You have to understand that I don’t necessarily believe in this principle. It just happens to be one of the explanations that could successfully resolve the capgras delusion. But, this principle cannot explain why a person with capgras delusion has difficulty recognising his own pet. The whole Freudian explanation (Oedipus and Electra) don’t really work for pets, do they?

To explain it, scientists looked at visual areas in the brain (all 30 of them). The object is processed and sent to a small structure in the brain called fusiform gyrus where faces are perceived. From this structure, the message cascades into another structure called amygdala in the limbic system which is involved in gauging the emotional significance of the object that has been visualised.

The patient (With Capgras delusion) might  have a problem in the area where the neurons connect the fusiform gyrus with the amygdala. So, he recognises his friends, parents etc, but the emotional significance of it is lost. So, the patient starts thinking of his own friends and family as imposters. (Scientists determined this based on galvanic skin response)

You can read more about this methodology here.

How is this complex neural circuitry set-up in the brain? What is the reason for it? Is it nature, nurture or genes?

Example number 2: Phantom Limb

                Recently, an uncle of mine had an amputation done on his leg (above the knee) because the doctors found giant cell tumours below his knee cap. I started reading up about this peculiar feeling that he had post surgery. It was a vivid compelling experience for him. Of course, I knew what a phantom limb was but I never appreciated the severity of the situation. He was bed ridden for several months before the operation and experienced severe pain (due to a fracture to the same leg). His brain sent signals to his leg to move but it gets back visual feedback saying “NO”. This is called learned paralysis because it gets wired into the brain that even after sending a command, there is no appropriate result.

Even after the operation, he continued to feel that pain in the same place. He knew his limb was amputated. He could see it, but still he felt the pain. The learned paralysis allowed him to feel the pain. The phantom limb also behaves like a paralysed limb. The only way of dealing with this is to allow the brain to see that the phantom limb is moving according to the command. This can be done using a mirror box. A simple but ingenious creation by Vilayanur S. Ramachandran. You can read more about this here.

Example number 3: Synaesthesia

                Synaesthesia is a neurologically-based condition in which stimulation of one sensory or cognitive pathway leads to automatic, involuntary experiences in a second sensory or cognitive pathway. In short, it is mingling of the senses.         

In one common form of synaesthesia, letters or numbers are perceived as inherently coloured. 5 is red, 3 is green, 1 is white, 2 is blue so and so forth. These people are completely normal in other ways. Sometimes, sound and colour gets mixed up. C sharp is yellow, perhaps?

Did you know that synaesthesia is 8 times more common in artists, poets, novelists and other creative people?

In the brain, the “colour area” and the “number area” are next to each other. In people with synaesthesia, there is a crosslink between these two areas. This is because the gene which causes the changes in interneuronal connection. Usually, artists have a way of perceiving seemingly mundane things in a different way. (Her lips were like a volcano that’s hot – Elvis Presley). There is a link between these things. You can read more about this here.
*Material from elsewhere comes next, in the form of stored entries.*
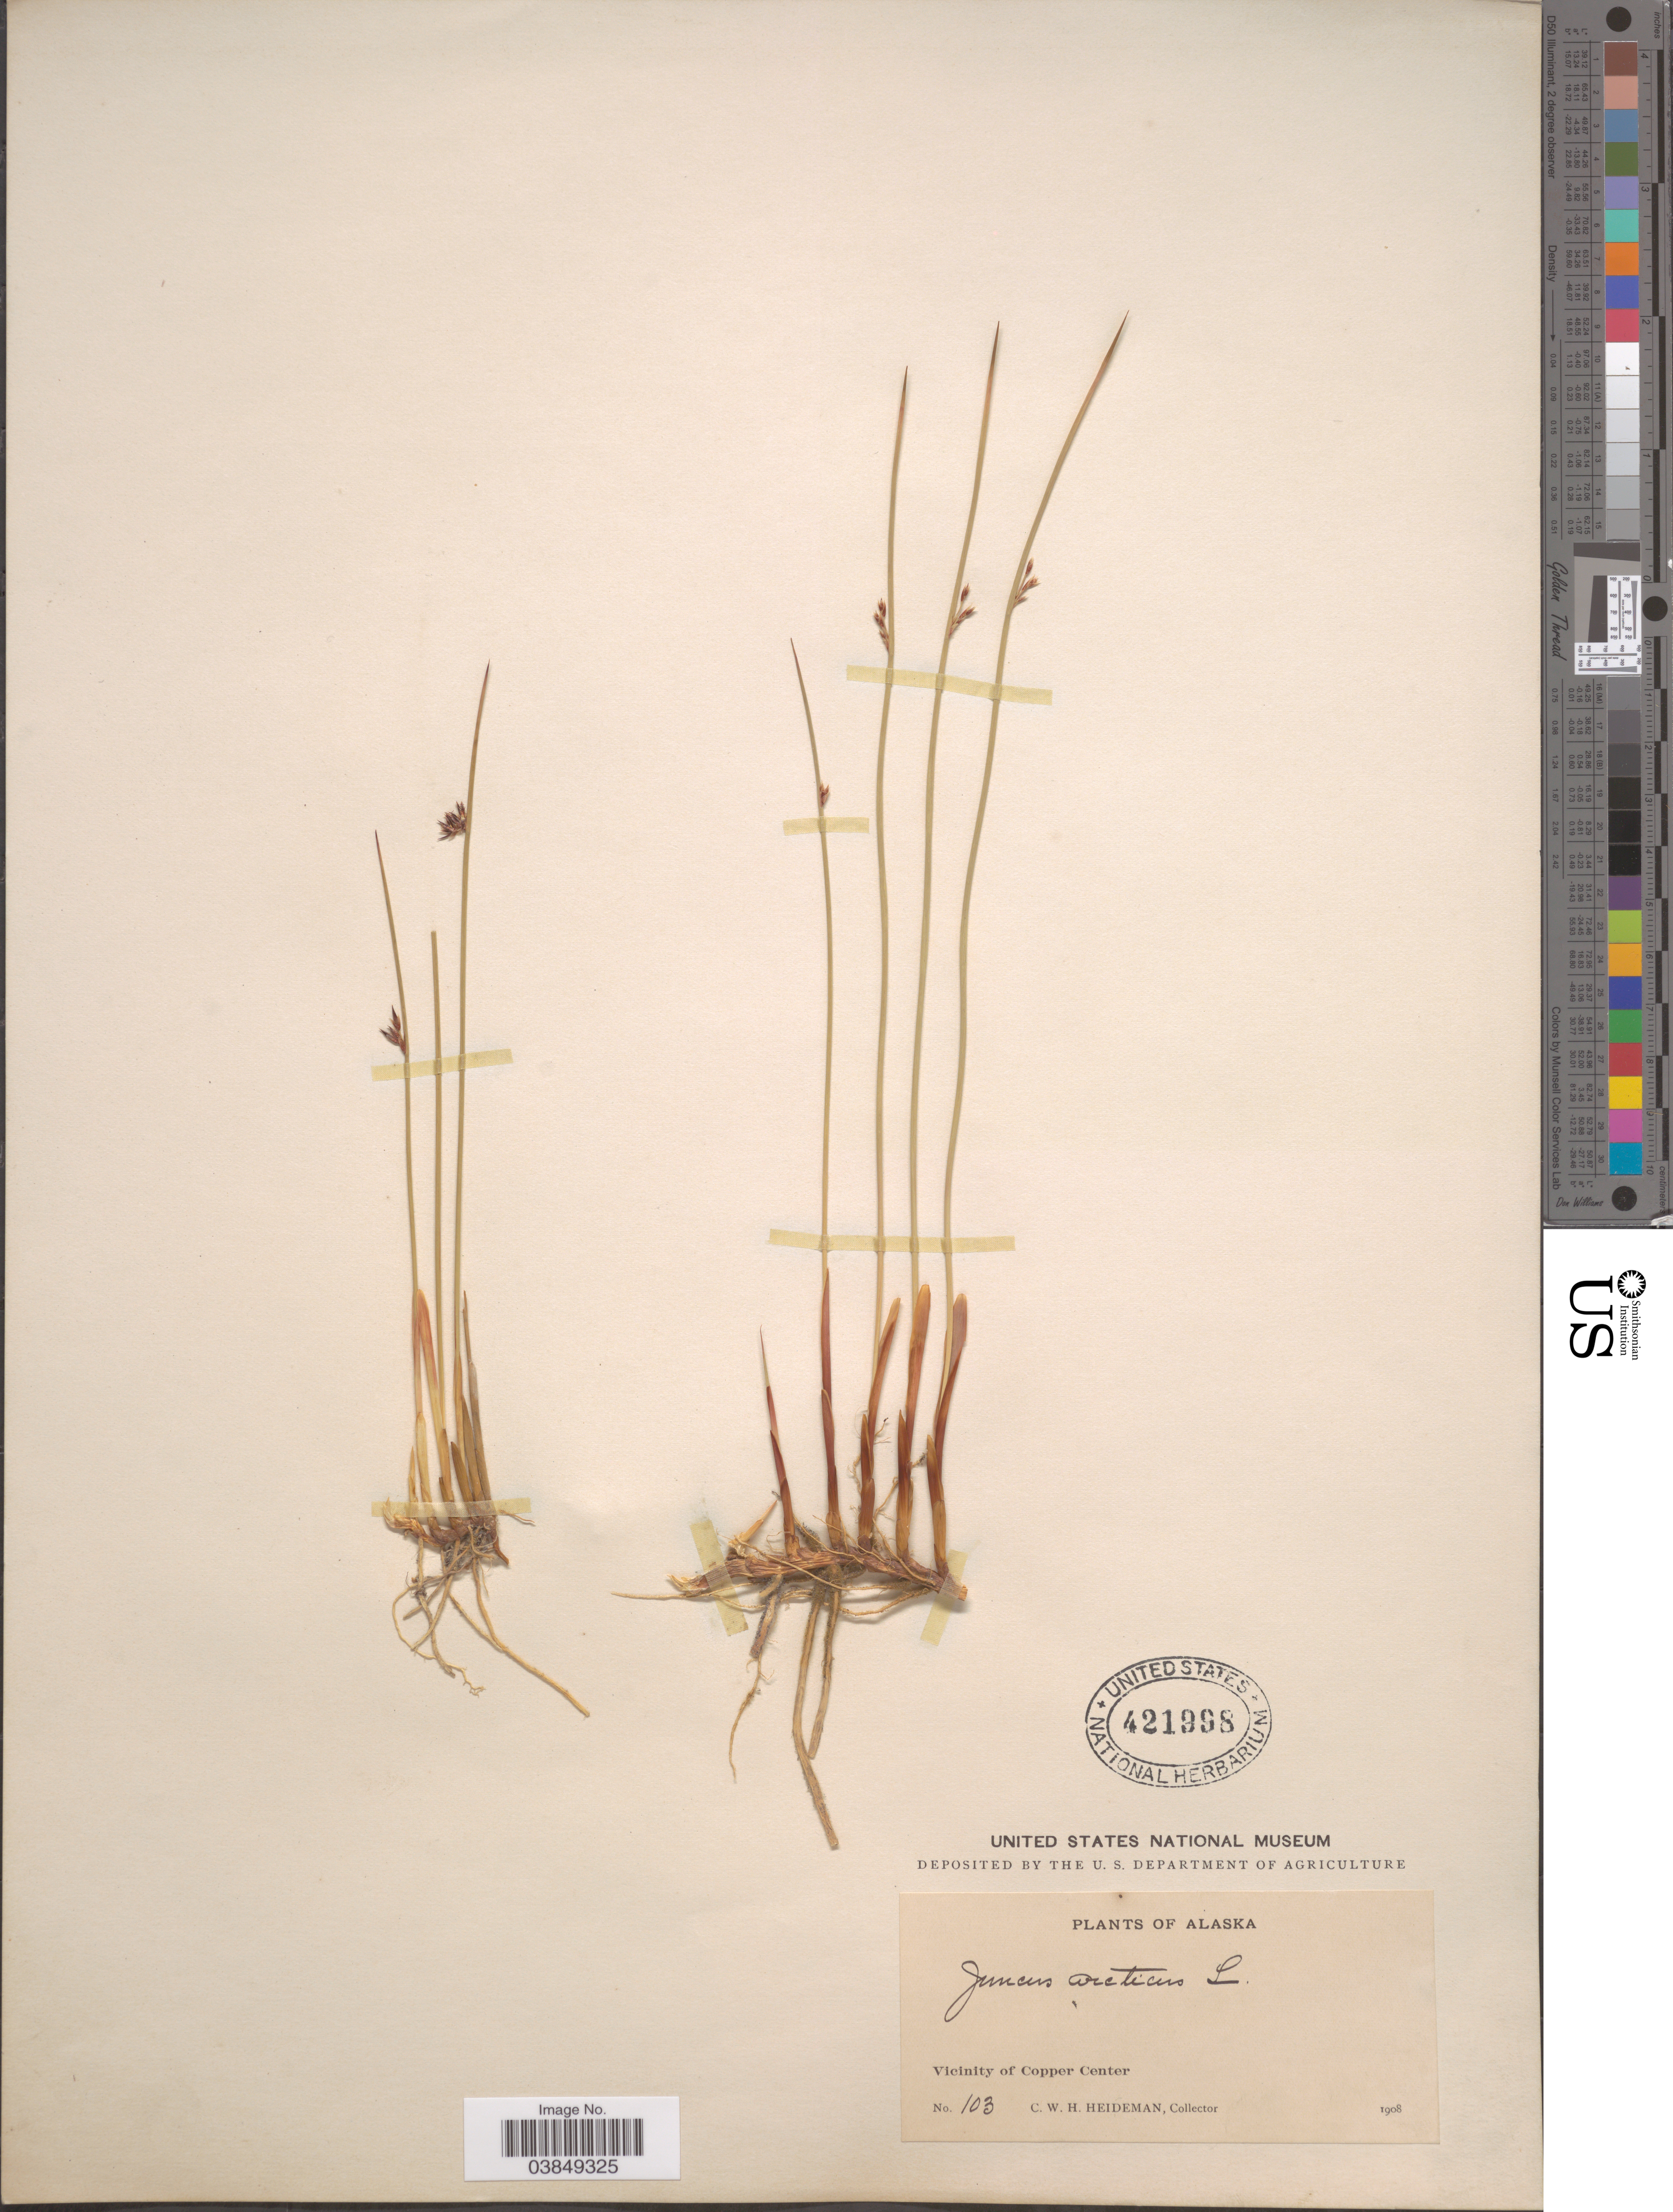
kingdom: Plantae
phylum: Tracheophyta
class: Liliopsida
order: Poales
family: Juncaceae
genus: Juncus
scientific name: Juncus arcticus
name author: Willd.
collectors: C. Heideman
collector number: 103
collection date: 1908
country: United States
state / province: Alaska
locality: Vicinity of Copper Center.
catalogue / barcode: US 421998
Just a few more things to say: Each neuron makes 1000 – 10,000 contacts with other neurons in the brain. That is a lot! This blog is not a review of any one particular paper. I will leave that to someone who is an expert in that particular field. What I want to achieve by posting this blog is to create an interest in neurosciences amongst budding scientists. There are a lot of things being done in this particular area and yet, we have only taken baby steps in our understanding of the brain and its functions. If we join this research, then we will surely be able to understand more about ourselves and our behaviour.